> _MATERIAL SUPPLIED_
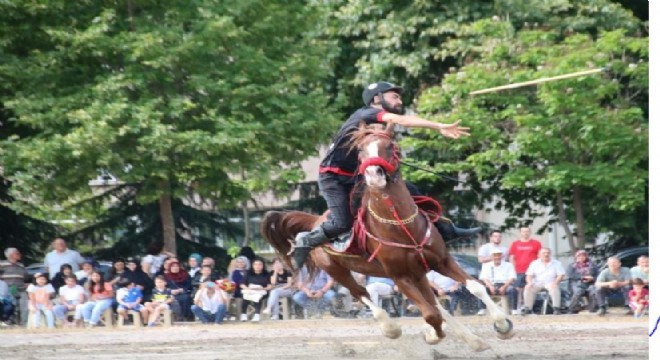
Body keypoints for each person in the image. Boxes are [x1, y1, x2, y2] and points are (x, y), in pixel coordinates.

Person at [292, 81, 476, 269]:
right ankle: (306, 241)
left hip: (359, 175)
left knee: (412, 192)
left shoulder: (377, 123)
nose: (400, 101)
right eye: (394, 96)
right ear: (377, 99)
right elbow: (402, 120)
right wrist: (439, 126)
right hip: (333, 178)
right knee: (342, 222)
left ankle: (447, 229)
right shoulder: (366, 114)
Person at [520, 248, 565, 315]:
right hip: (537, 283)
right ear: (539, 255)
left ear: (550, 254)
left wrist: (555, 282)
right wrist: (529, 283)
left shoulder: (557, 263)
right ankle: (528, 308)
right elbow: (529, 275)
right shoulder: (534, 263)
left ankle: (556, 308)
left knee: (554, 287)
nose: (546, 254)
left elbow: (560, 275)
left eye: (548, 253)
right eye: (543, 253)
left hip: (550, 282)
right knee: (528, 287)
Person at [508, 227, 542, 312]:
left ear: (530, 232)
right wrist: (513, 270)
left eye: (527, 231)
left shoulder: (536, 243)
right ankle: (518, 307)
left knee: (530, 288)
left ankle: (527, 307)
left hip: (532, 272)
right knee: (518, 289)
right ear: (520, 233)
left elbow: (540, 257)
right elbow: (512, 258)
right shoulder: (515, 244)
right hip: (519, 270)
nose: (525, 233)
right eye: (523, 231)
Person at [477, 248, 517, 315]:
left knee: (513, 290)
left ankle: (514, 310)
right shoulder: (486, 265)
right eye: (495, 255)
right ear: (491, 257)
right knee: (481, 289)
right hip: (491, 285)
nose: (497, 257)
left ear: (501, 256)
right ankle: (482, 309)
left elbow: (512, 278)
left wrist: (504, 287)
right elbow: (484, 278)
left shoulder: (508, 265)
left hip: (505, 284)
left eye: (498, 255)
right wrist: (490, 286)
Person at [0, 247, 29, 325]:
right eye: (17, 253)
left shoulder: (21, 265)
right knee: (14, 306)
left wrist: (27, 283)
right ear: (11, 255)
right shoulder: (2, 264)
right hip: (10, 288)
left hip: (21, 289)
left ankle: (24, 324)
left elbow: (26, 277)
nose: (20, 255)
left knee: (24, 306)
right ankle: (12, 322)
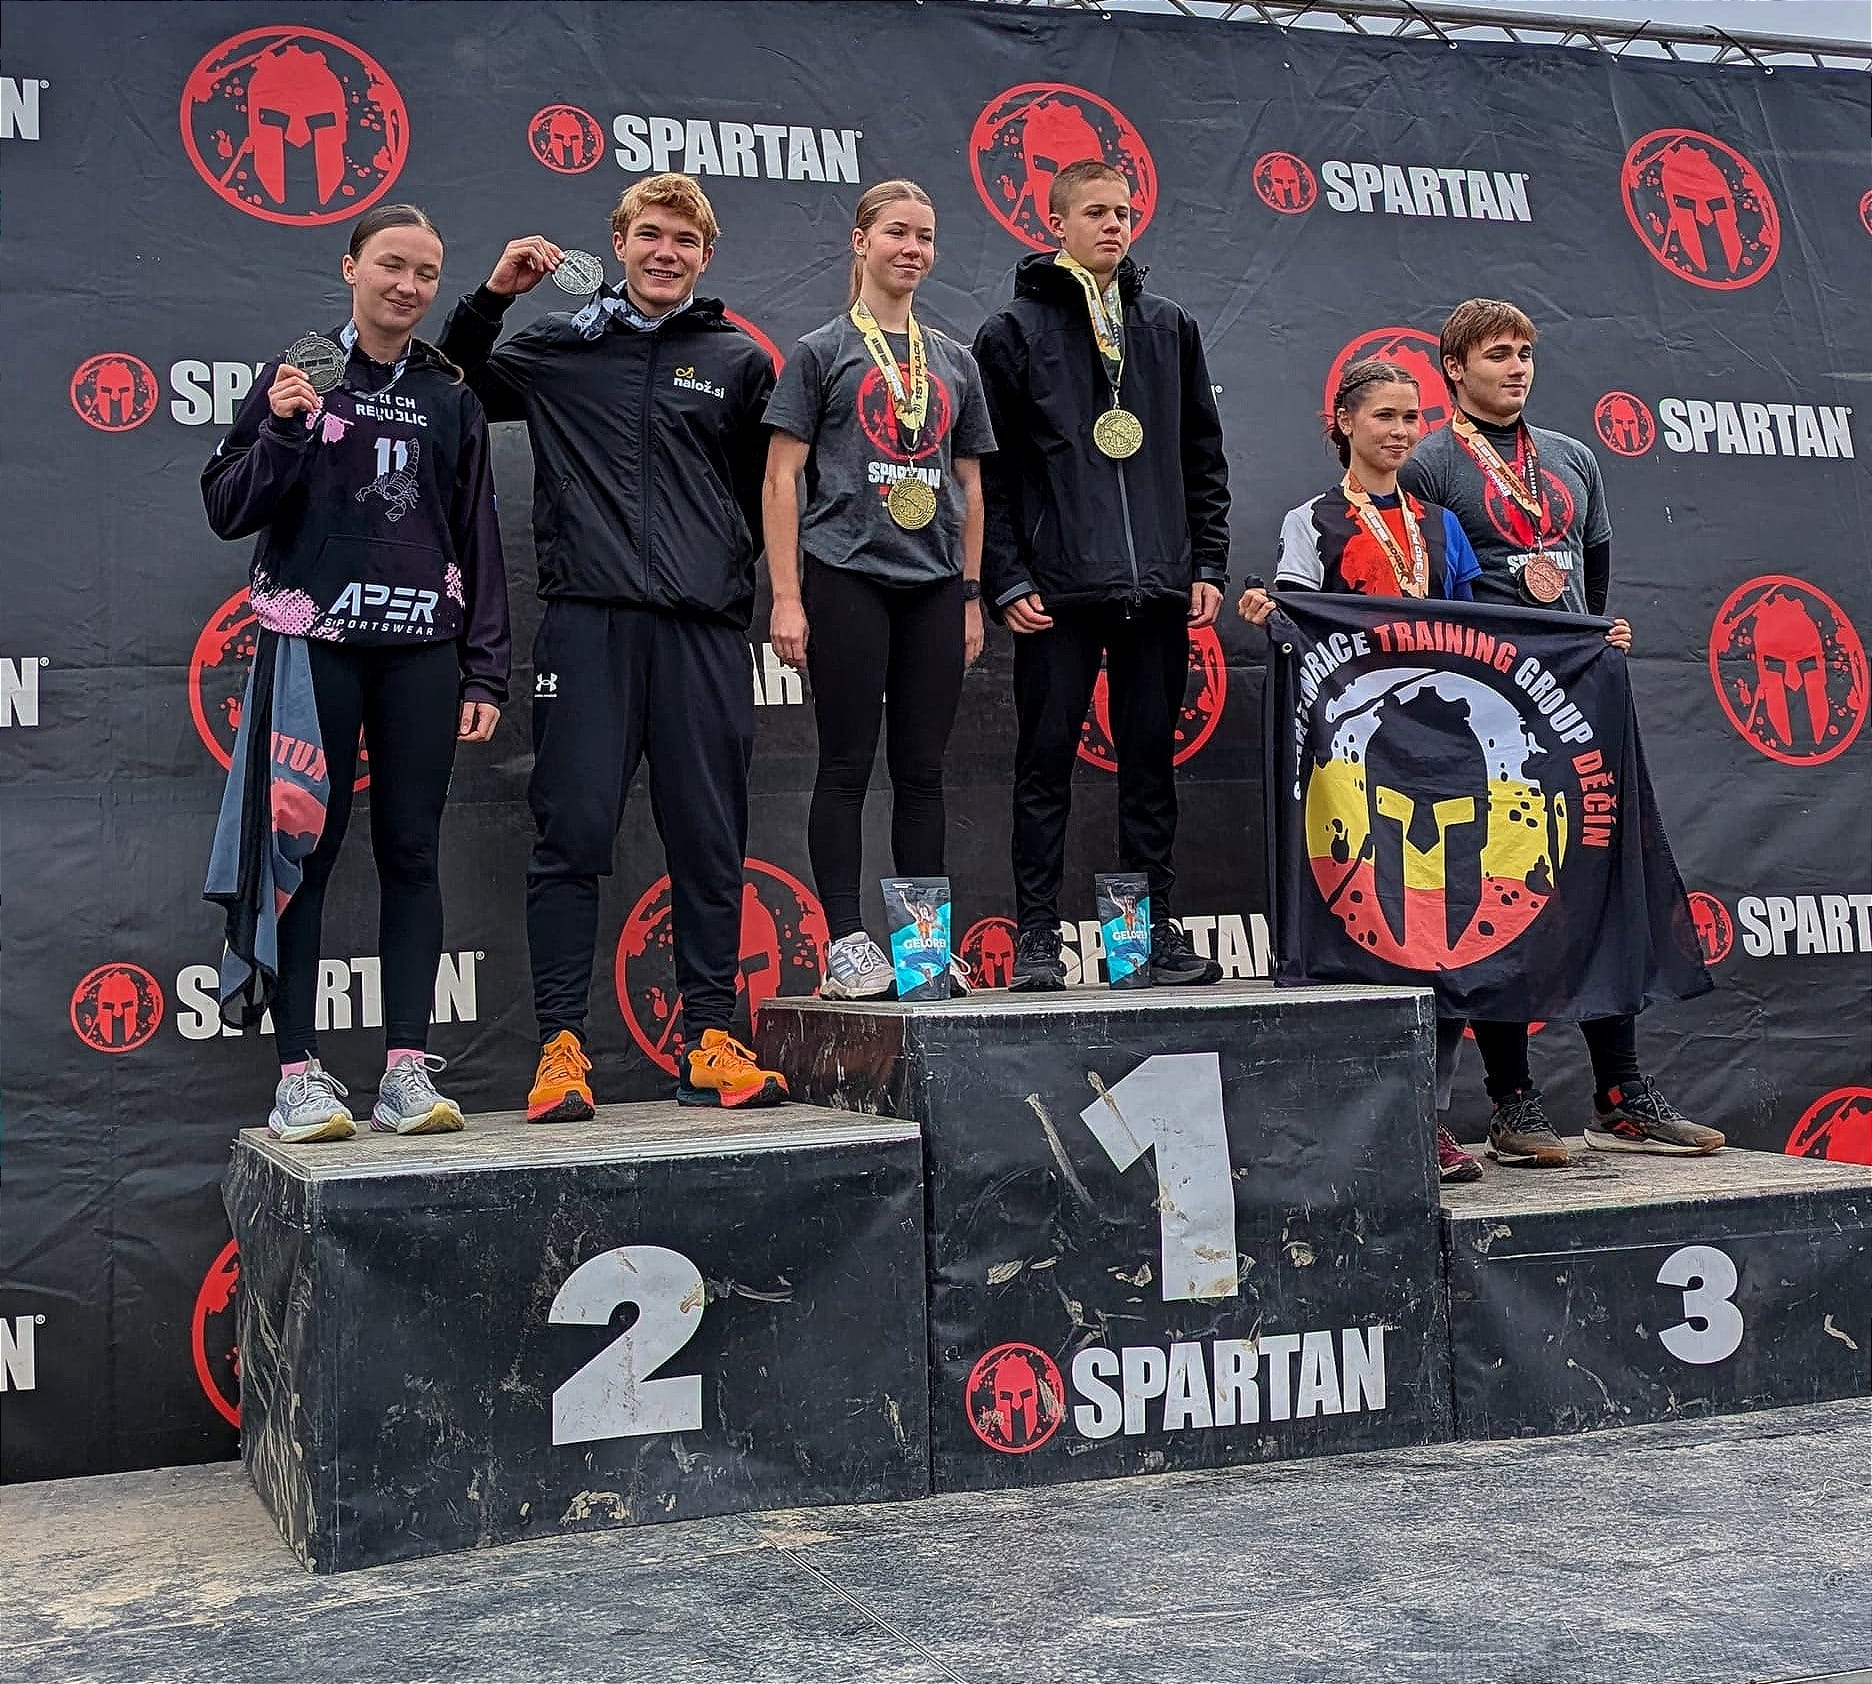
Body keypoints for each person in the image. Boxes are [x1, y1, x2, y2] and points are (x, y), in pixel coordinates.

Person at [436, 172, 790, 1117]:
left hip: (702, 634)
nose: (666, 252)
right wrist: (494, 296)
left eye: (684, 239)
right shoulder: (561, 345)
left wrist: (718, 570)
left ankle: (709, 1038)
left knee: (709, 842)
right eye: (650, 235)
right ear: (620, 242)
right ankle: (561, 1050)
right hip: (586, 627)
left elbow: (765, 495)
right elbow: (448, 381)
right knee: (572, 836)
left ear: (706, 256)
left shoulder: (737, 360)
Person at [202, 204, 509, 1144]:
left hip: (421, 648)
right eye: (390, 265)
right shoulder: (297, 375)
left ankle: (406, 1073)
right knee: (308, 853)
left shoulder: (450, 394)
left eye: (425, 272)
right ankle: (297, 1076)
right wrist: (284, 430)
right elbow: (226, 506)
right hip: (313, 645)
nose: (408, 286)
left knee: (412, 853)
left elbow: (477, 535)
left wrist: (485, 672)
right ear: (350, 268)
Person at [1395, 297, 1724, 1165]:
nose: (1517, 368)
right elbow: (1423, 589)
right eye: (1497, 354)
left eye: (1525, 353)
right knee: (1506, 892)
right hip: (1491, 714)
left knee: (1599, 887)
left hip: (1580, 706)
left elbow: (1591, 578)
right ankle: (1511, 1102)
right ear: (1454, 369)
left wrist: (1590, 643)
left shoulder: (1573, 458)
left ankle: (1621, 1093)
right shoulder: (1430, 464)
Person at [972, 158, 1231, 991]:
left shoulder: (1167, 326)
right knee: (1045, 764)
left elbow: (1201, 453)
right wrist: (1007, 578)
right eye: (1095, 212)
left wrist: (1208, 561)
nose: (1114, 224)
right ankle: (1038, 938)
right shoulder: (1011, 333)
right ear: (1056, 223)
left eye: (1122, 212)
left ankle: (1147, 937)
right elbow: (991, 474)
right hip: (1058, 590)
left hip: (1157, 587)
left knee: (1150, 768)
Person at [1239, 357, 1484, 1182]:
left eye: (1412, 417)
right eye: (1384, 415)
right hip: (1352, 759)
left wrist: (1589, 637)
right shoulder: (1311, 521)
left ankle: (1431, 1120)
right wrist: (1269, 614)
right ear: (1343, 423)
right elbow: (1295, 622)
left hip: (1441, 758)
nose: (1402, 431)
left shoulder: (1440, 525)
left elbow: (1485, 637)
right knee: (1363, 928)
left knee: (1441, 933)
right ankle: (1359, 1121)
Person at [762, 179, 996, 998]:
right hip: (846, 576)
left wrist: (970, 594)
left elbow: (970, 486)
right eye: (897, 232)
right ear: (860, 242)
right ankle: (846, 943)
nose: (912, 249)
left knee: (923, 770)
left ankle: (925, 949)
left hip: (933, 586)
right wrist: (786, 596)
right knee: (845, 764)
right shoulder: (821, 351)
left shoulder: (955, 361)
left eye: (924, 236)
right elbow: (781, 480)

...

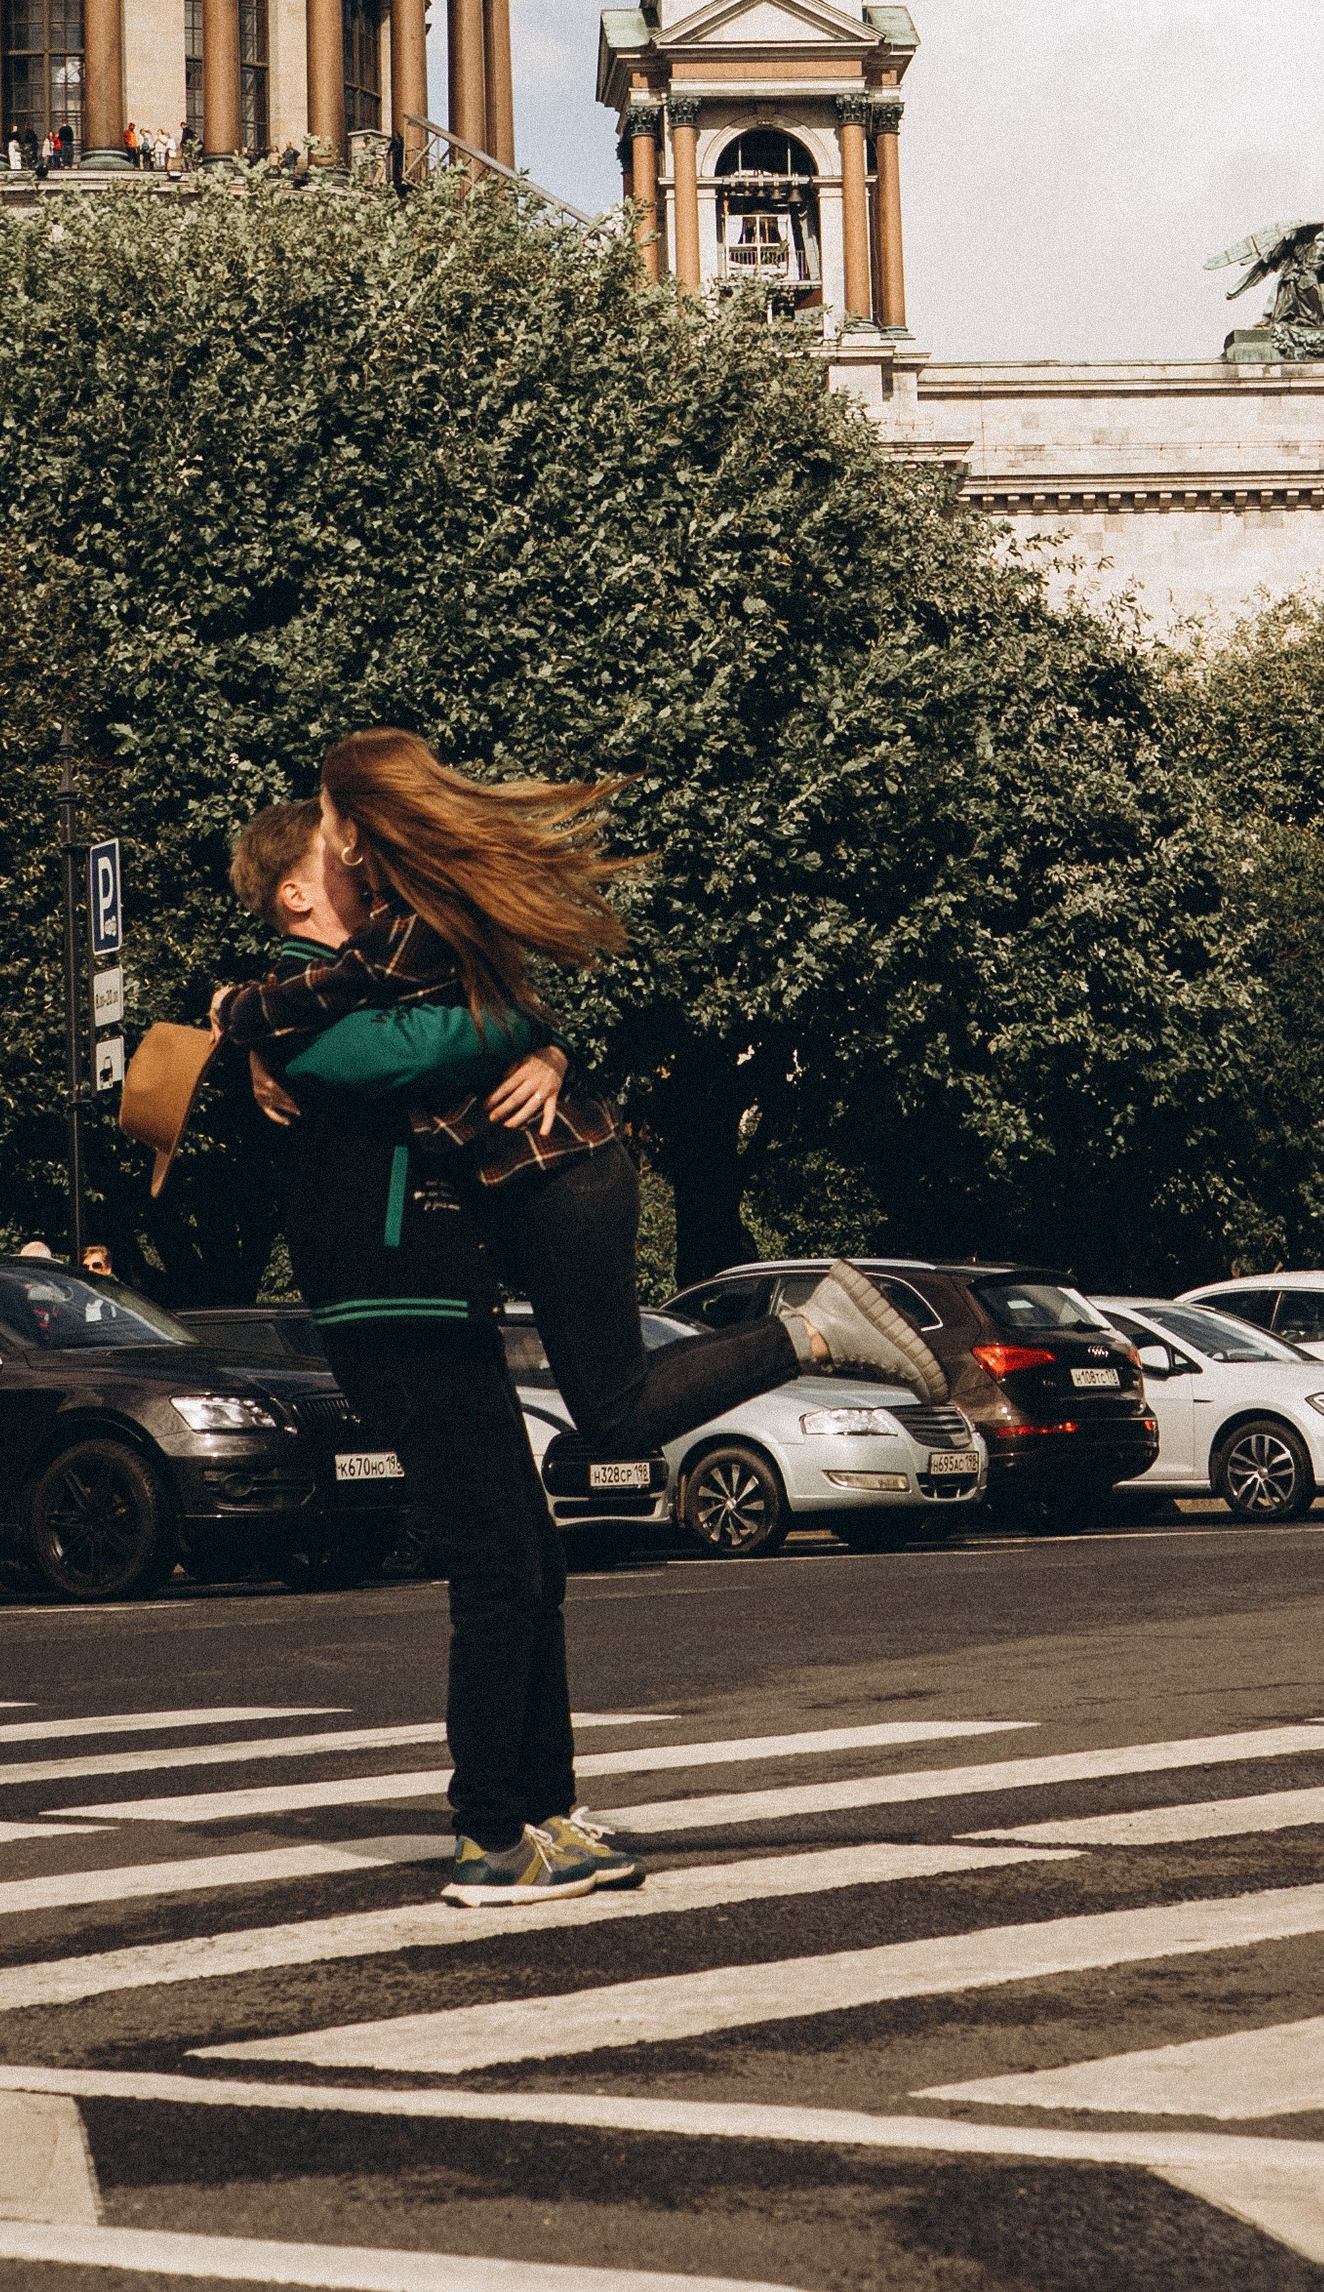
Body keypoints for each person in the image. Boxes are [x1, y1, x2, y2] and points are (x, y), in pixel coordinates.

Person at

==

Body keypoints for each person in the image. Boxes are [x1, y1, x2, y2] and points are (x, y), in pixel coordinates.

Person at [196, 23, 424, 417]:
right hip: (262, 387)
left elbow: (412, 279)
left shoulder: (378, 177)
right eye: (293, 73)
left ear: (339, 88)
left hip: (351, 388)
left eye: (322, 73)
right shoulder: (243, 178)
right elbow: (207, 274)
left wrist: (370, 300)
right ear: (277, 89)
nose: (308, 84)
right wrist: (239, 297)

> _WORK REQUIRED_
Taking the entries above, print exactly the lines starting at the line with "left elbow: (1485, 637)" and ending at the line with "right wrist: (786, 596)", both included.

> _WRITTEN ANSWER_
left elbow: (1485, 637)
right knee: (1363, 928)
left knee: (1441, 933)
right ankle: (1359, 1121)
Person at [762, 179, 996, 998]:
right hip: (846, 576)
left wrist: (970, 594)
left elbow: (970, 486)
right eye: (897, 232)
right ear: (860, 242)
right ankle: (846, 943)
nose: (912, 249)
left knee: (923, 770)
left ankle: (925, 949)
left hip: (933, 586)
right wrist: (786, 596)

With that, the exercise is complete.